Yardy was never the most elegant player, with bat or ball, but he could be mightily effective. A compact (stodgy in his early days) left-hander, he cemented his place by recording his maiden first-class century in defeat against Surrey, in the final match of the 2004 season. He began 2005 in identical fashion, with another hundred against Surrey, to trigger a run of form that carried him to the top of the domestic batting charts.
His zenith arrived against the Bangladeshis at Hove, where he scored 257 - the highest score by a Sussex batsman against a touring team, beating George Cox jr's 234 against the 1946 Indians - and followed up with a career-best 5 for 83 with his flat, left-arm spin, having started life as a medium-pacer. That was exactly double his previous tally of first-class wickets. It proved to be an effective career move.
His good form continued throughout the 2005 season leading to selection for the England A tour of West Indies, and ultimately a chance to push for a World Cup place when he was picked for the Champions Trophy. Though his bowling impressed, England's strange insistence that he bat at No. 4 meant that the overall image suffered, and he was quietly jettisoned. He was groomed as Chris Adams' success at Hove and took the reins in 2009, leading the county to two one-day trophies - the Twenty20 Cup and Pro40 - but also presided over Championship relegation.
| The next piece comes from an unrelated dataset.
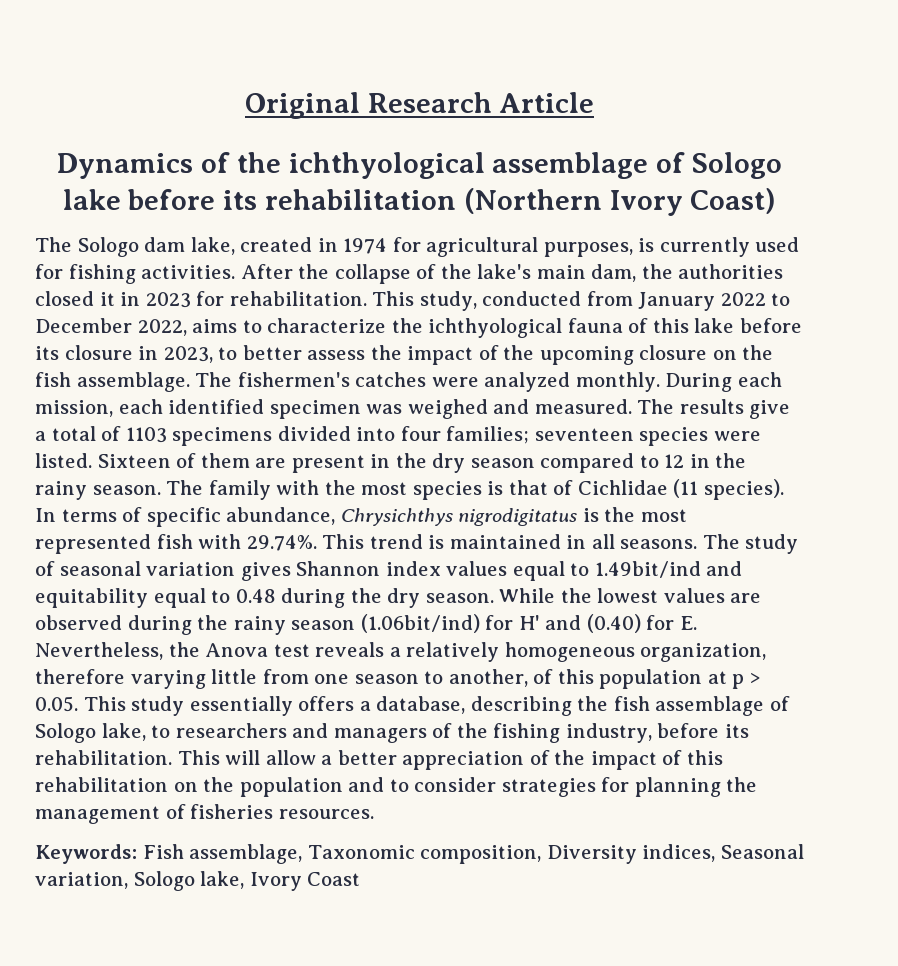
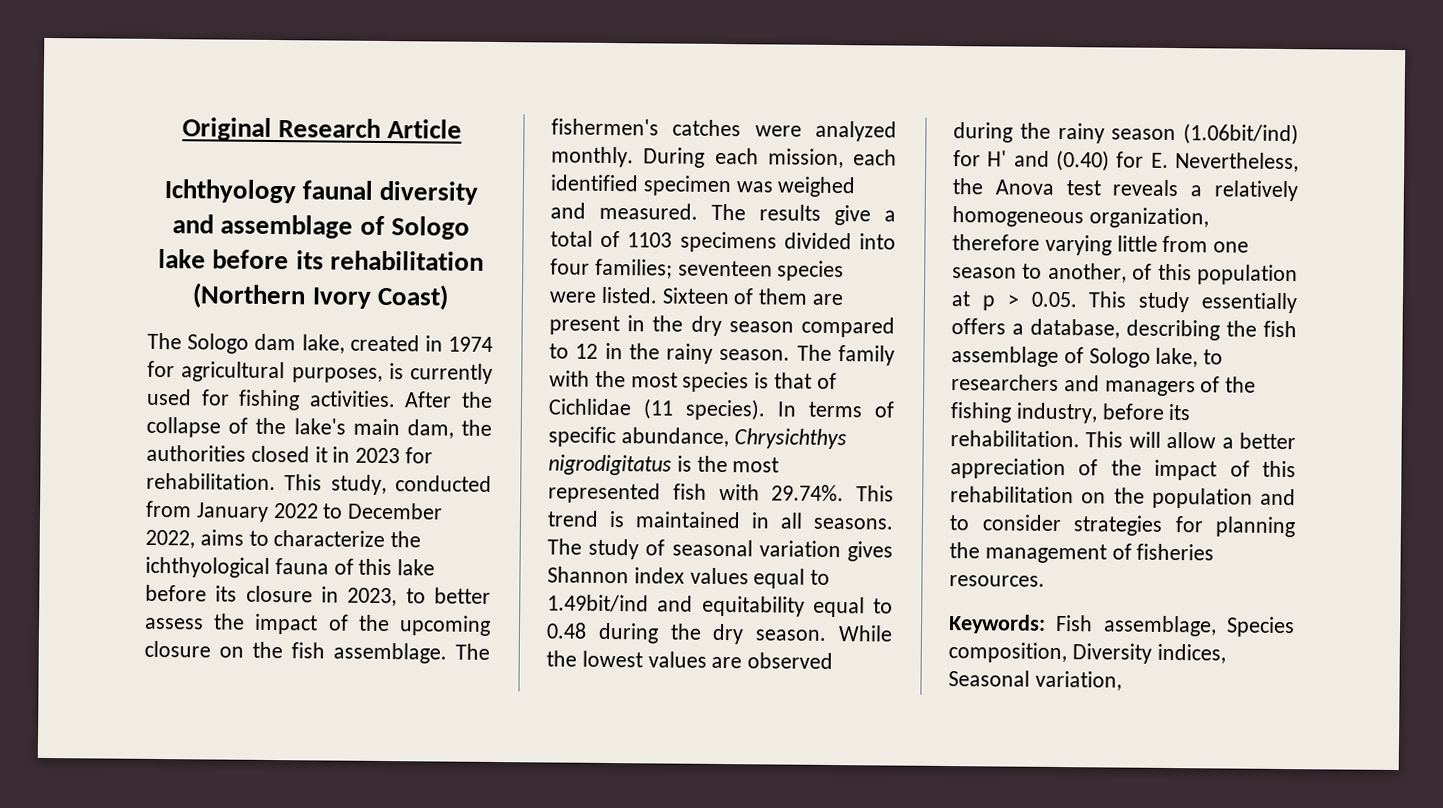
[57,152,485,179] Dynamics of the ichthyological -> [163,179,479,205] [172,214,215,234] Ichthyology faunal diversity and
[307,845,415,859] Taxonomic -> [1226,616,1295,638] Species
[133,871,361,891] Sologo lake, Ivory Coast -> (1122, 680) none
His steely approach in one-day cricket, however, kept the England selectors interested and when Flower recognised the need for the limited-overs side to find a left-arm spinning allrounder Yardy was recalled for the 2010 World Twenty20. Darting the ball in, he formed a potent spin partnership with Graeme Swann that helped England achieve their first ever success in a global ICC event. That secured him a regular place during the 2010 season and then a berth at the World Cup where his problems were to mount once more.